Seismology experts fear that this month’s huge earthquake in Japan could trigger other major seismic events due to a phenomenon called seismic coupling.

The huge magnitude 9.0 earthquake on 11 March was preceded by a sizeable 7.3 quake on 8 March, originally thought to have been the main shock but now considered a foreshock.

Experts believe that this is further proof of “seismic coupling”.

“It’s a technical term to describe active interaction of fault movements or stress/slips between two or more tectonic plates,” explained Bristol University lecturer in civil engineering and seismic specialist Katsu Goda.

This has prompted fears of another large earthquake in the vicinity of the ruptured fault.

This is because the large earthquake could affect stress conditions on nearby faults which could result in a movement of a huge fault plane.

The British Geological Survey said that a 9.0 magnitude earthquake would be expected once every 10 years globally, but this could now be reassessed.

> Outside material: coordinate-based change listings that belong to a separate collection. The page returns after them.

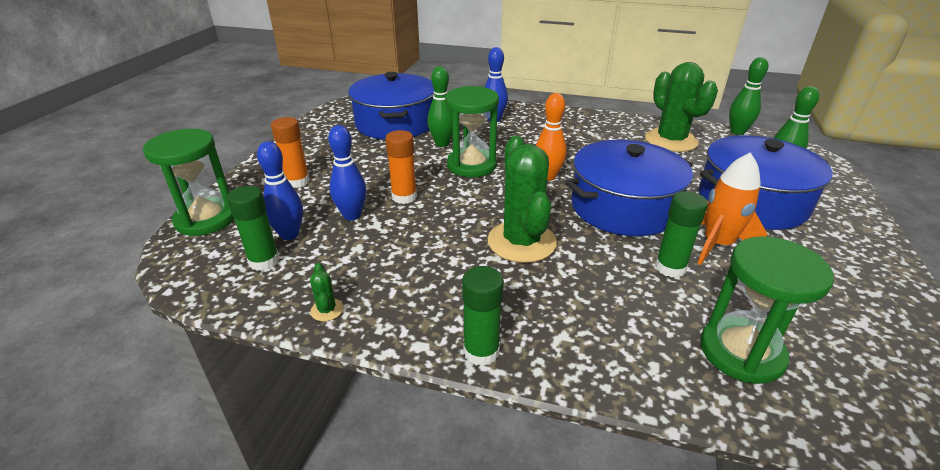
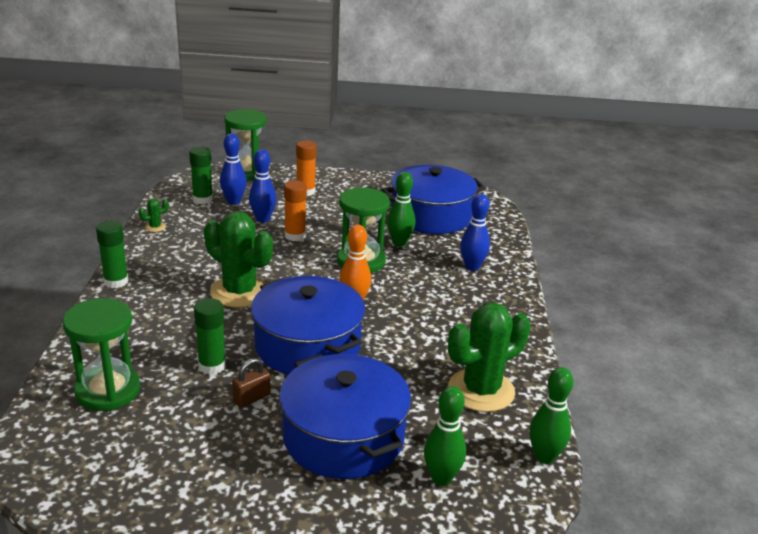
camera: 75 degrees right, 5 degrees down
(521, 242) = (239, 292): green cactus -> green cactus turned 60 degrees clockwise
(717, 245) = (252, 398): orange rocket -> brown padlock

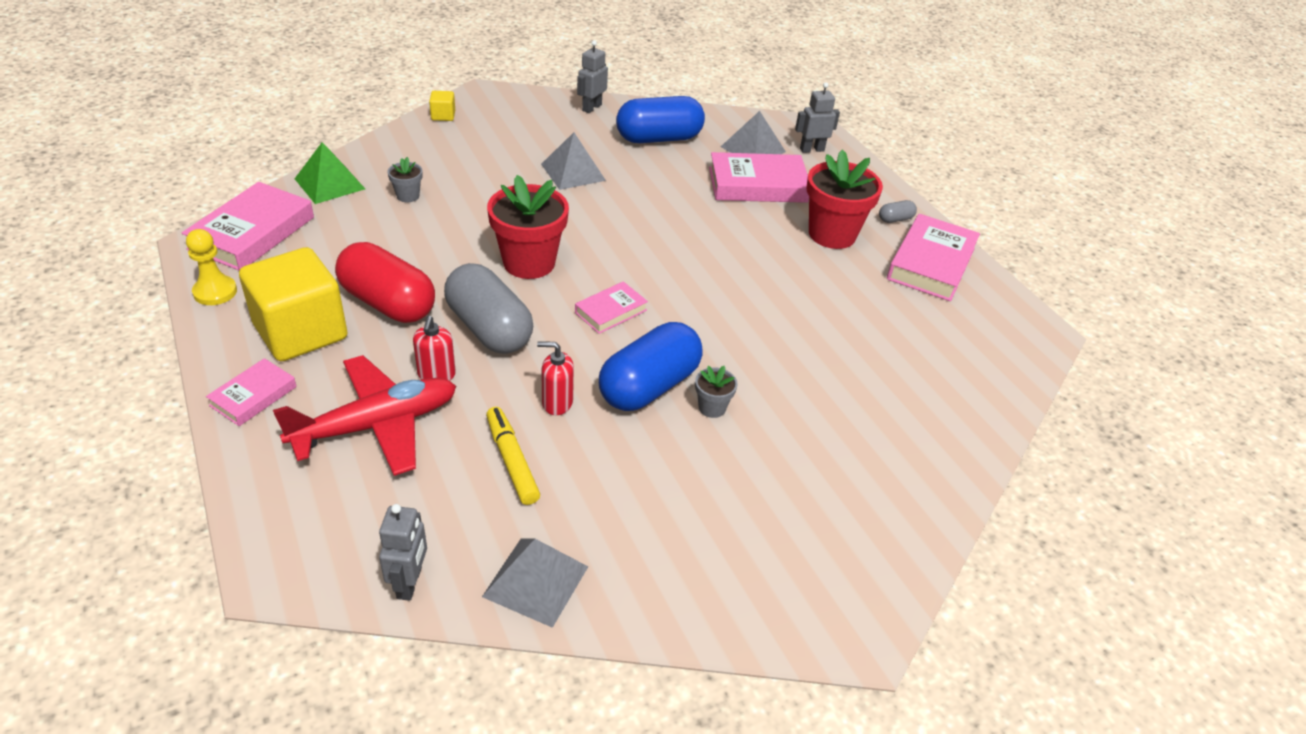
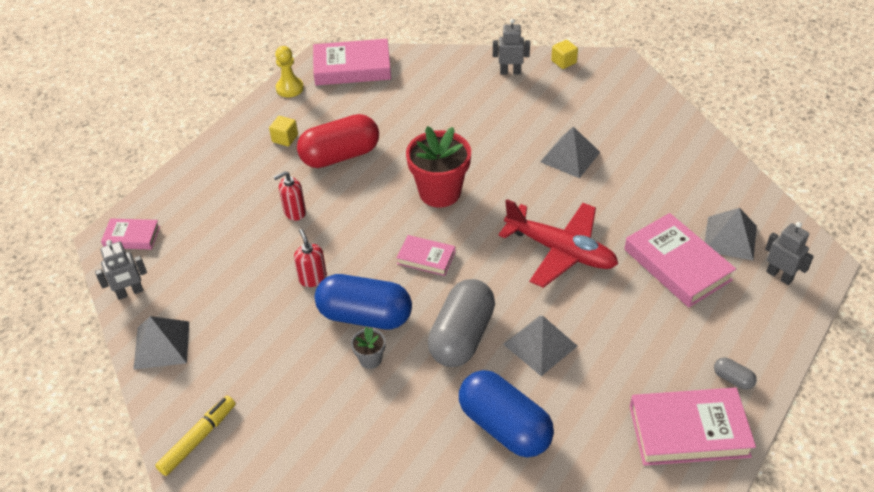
camera: 65 degrees right, 5 degrees up
(253, 396) = (221, 154): pink book -> pink book (132, 237)
(301, 332) = (285, 138): yellow cube -> yellow cube, size x0.41
(329, 184) = (430, 64): green pyramid -> none
(377, 425) = (234, 212): red plane -> red plane (561, 251)
(388, 303) = (340, 156): red capsule -> red capsule turned 60 degrees clockwise
(408, 196) = (453, 101): grey flower pot -> none
(489, 329) = (355, 211): grey capsule -> grey capsule (462, 336)
(512, 461) = (246, 285): yellow marker -> yellow marker (197, 439)
(591, 108) = (670, 121): grey robot -> grey robot (510, 72)
(659, 138) = (673, 177): blue capsule -> blue capsule (504, 426)
(783, 294) = (540, 345): none -> grey pyramid
(832, 234) = (657, 343): red flower pot -> none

“[Understanding] the stress release and how exactly it affects other plates and how long it will take are extremely complicated”

Ziggy Lubkowski, Arup

Japan sits on the Pacific Ring of Fire where 75% of the world’s earthquakes and volcanic eruptions take place.
It is thought that last week’s foreshock, and the huge quake in Chile last year could be part of the same series of events.

He added this was previously seen in the 1960s with the biggest ever earthquake recorded in Chile, followed by other major quakes such as in Alaska in 1964.

Similar theories have been proposed along the North Anatolian Fault, which runs along the northern edge of Turkey.

Arup seismic specialist Ziggy Lubkowski said that scientists have proposed this theory and predict that the next big earthquake is due in Istanbul.

However, he added that while recent major seismic events have provided further evidence, “there’s still a lot to understand.”

“[Understanding] the stress release and how exactly it affects other plates and how long it will take are extremely complicated.”.